Alain Gérard Slama 1.0
Les propos d’AGS de ce matin, particulièrement virulent à l’égard de Wikipedia (des sources de données peu fiables) ou des nouveaux usages collaboratifs d’internet (en agrégeant des données sans pertinence on ne fait pas de l’analyse mais du n’importe quoi) prouvent qu’il est très mal documenté sur le sujet.
Lorsque l’on sait comment Slama prend habituellement mille précautions dans ses chroniques matinales pour exprimer sa perplexité sur un sujet donné, la virulence de ses propos auraient tendance à exprimer autre chose que de la pure argumentation rhétorique.
Enfin sa disqualification d’une mémoire monumentale (sa citation de Borgès), contresens absolu, trahit une méconnaissance et le place aux antipodes d’un Michel Serres, (grand fan de Wikipedia) et de sa merveilleuse démonstration rappelant qu’en perdant la mémoire, ou plutôt en la déléguant à Google, nous créons ainsi les conditions de la totipotence et de l’avènement de l’innovation.
Mon sentiment : cela exprime l’inconfort vis à vis d’un media qu’AGS ne maitrise pas. Ainsi qu’une certaine frustration à l’idée que l’Elite soit dépossédée de son accès privilégié à la connaissance. Elite qu’il incarne avec une grande ferveur en tant que président de la Fondation de l’Ecole normale supérieure de la rue d’Ulm.
Ce discrédit systématique des outils du décloisonnement de la connaissance mériterait bien, si ce n’était déjà fait, un bon entartrage.
Ca me fait penser à une discussion que j’avais eu avec le directeur du “secteur musique” d’une grande bibliothèque française.
Ce monsieur qui était – et qui est toujours je l’espère – une pointure dans son domaine et qui avait effectivement une connaissance tout bonnement encyclopédique de certains pans de la culture musicale mondiale (le jazz tout particulièrement)développait une phobie toute professionnelle face à internet et aux moteurs de recherche.
La facilité avec laquelle on pouvait retrouver le titre et l’année d’enregistrement d’une obscure collaboration entre des pionniers du free jazz, un soir de cuite, dans un bar glauque de Chicago le désespérait. Lui qui le savait, sans le recours à aucune béquille informatique, il se sentait dépossédé de sa passion, de sa compétence, de son utilité.
Et c’est là où l’on retombe sur “les netocrates” et la capacité à trouver l’information, la trier, la hiérarchiser, qui est – je le pense également – une des nouvelles compétences qui vont être mises en avant dans les années qui viennent.
Bonjour Joseph,
Merci pour ce commentaire.

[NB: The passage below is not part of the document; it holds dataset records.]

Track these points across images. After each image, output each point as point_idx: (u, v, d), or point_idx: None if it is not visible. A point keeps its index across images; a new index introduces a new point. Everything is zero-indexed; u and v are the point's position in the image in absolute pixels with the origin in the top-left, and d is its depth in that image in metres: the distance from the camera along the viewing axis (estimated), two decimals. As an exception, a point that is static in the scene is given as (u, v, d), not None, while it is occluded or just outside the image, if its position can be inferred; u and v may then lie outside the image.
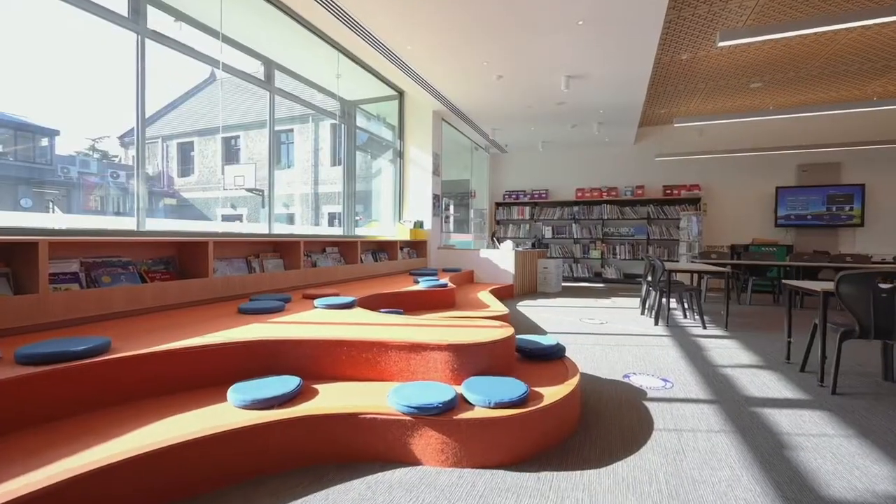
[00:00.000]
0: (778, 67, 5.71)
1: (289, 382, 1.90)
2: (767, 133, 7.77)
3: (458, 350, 2.03)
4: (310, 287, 4.12)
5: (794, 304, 5.90)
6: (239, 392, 1.78)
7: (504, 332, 2.28)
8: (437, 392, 1.80)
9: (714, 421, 2.11)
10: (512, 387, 1.87)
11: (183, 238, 3.10)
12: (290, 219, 10.75)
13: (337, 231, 6.06)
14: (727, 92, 6.59)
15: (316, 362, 2.10)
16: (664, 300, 4.46)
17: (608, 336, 3.90)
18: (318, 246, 4.77)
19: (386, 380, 2.09)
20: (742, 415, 2.19)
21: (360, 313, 2.83)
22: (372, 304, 3.68)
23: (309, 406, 1.76)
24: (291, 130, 10.99)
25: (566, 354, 2.62)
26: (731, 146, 7.90)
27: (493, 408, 1.75)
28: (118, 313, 2.58)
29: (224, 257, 3.62)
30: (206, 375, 1.97)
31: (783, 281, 3.16)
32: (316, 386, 2.00)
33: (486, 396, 1.77)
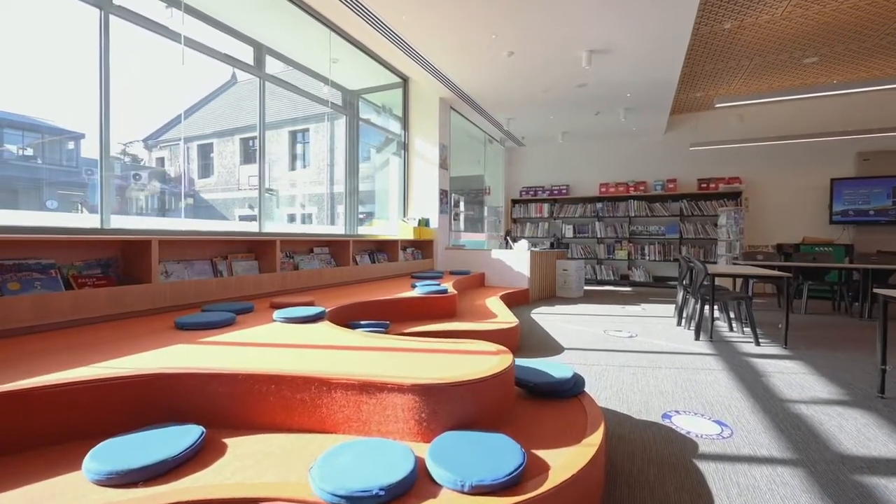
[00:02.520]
0: (838, 37, 4.87)
1: (183, 438, 1.33)
2: (821, 117, 6.85)
3: (427, 393, 1.42)
4: (285, 293, 3.58)
5: (855, 313, 5.04)
6: (98, 458, 1.22)
7: (498, 363, 1.66)
8: (386, 462, 1.19)
9: (805, 501, 1.44)
10: (502, 453, 1.25)
11: (123, 237, 2.59)
12: (306, 218, 10.60)
13: (339, 230, 5.53)
14: (776, 69, 5.75)
15: (234, 404, 1.53)
16: (706, 310, 3.74)
17: (639, 354, 3.22)
18: (304, 246, 4.23)
19: (328, 431, 1.49)
20: (844, 488, 1.51)
21: (322, 330, 2.25)
22: (352, 314, 3.11)
23: (189, 484, 1.18)
24: (307, 130, 10.90)
25: (586, 387, 1.98)
26: (778, 133, 7.00)
27: (470, 493, 1.13)
28: (18, 329, 2.08)
29: (184, 259, 3.12)
30: (77, 426, 1.42)
31: (876, 291, 2.43)
32: (226, 440, 1.42)
33: (458, 474, 1.15)
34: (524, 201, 9.08)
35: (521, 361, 2.07)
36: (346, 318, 3.06)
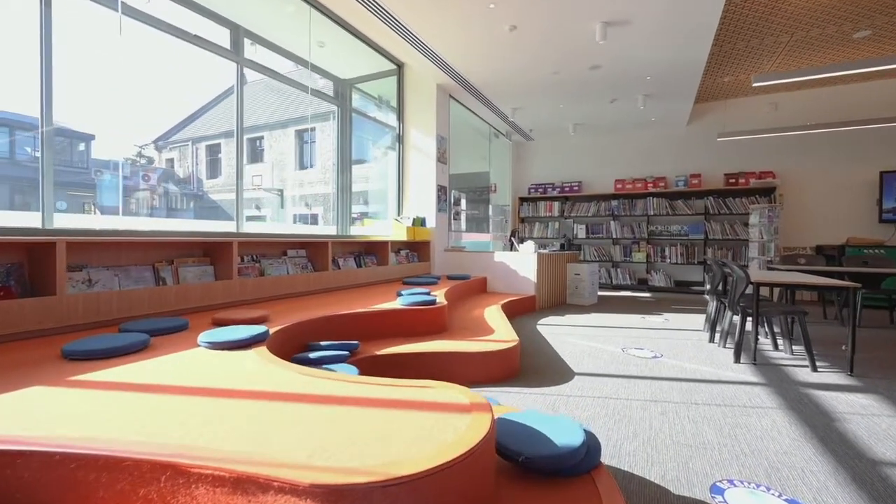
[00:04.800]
0: (899, 4, 4.17)
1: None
2: (868, 102, 6.09)
3: (337, 499, 0.85)
4: (240, 305, 3.05)
5: (923, 326, 4.32)
6: None
7: (468, 429, 1.08)
8: None
9: None
10: None
11: (23, 238, 2.08)
12: (313, 219, 10.46)
13: (317, 230, 5.02)
14: (820, 46, 5.05)
15: (46, 498, 0.98)
16: (748, 325, 3.10)
17: (669, 384, 2.60)
18: (276, 248, 3.71)
19: (187, 551, 0.93)
20: None
21: (247, 362, 1.70)
22: (315, 332, 2.56)
23: None
24: (313, 129, 10.78)
25: (603, 439, 1.39)
26: (817, 121, 6.27)
27: None
28: None
29: (116, 265, 2.61)
30: None
31: None
32: (12, 572, 0.88)
33: None
34: (533, 199, 8.46)
35: (508, 406, 1.48)
36: (306, 337, 2.51)
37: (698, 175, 7.08)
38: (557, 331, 4.05)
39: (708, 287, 6.91)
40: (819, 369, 2.89)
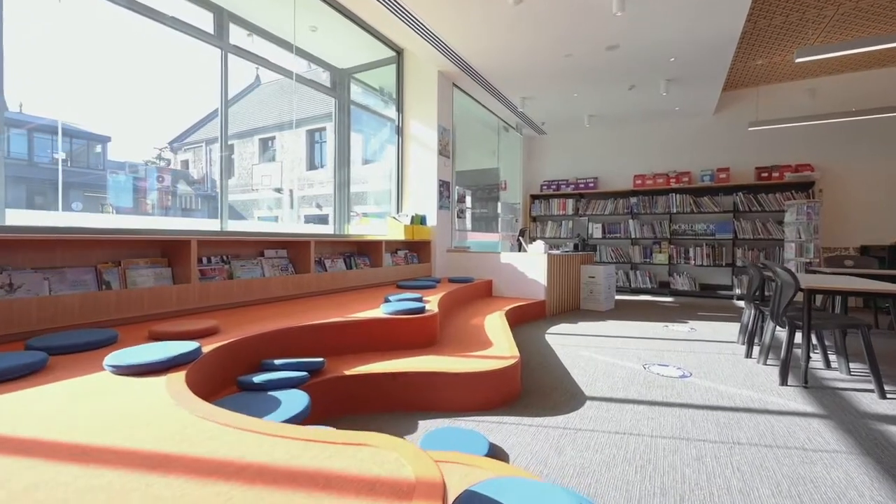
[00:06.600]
0: (971, -36, 3.58)
1: None
2: (923, 85, 5.45)
3: None
4: (197, 313, 2.67)
5: None
6: None
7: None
8: None
9: None
10: None
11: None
12: (324, 220, 10.40)
13: (298, 229, 4.65)
14: (870, 18, 4.46)
15: None
16: (796, 340, 2.59)
17: (703, 413, 2.11)
18: (251, 248, 3.33)
19: None
20: None
21: (150, 395, 1.30)
22: (276, 346, 2.15)
23: None
24: (324, 129, 10.75)
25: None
26: (861, 107, 5.64)
27: None
28: None
29: (51, 266, 2.26)
30: None
31: None
32: None
33: None
34: (545, 197, 7.96)
35: (494, 465, 1.04)
36: (263, 352, 2.11)
37: (726, 169, 6.49)
38: (568, 341, 3.58)
39: (739, 292, 6.32)
40: (888, 395, 2.37)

Cela fait drôlement plaisir de retrouver des lecteurs …
On touche ici à un aspect essentiel de la connaissance et de sa relation à certaines formes de pouvoir. Cette relation directe est pulvérisée aujourd’hui par internet. Il y a un essay très interessant de John Husband à ce sujet cela s’appelle Wirearchy http://www.wfs.org/husband.htm.
Je suis à ce sujet fasciné par l’avènement des outils de collaboration interactifs, les “médias sociaux” dans l’entreprise. Imagine l’electro-choc que cela represente dans l’entreprise ! La génération en place ne va pas comprendre ce qui lui arrive avec l’avènement de la génération hyper connectée.
Comme le rappelait Peter Drucker, contrairement à l’ouvrier dépossédé des moyens de production par l’entreprise, le travailleur de la connaissance possède son moyen de production, et cette nouvelle génération le sait parfaitement.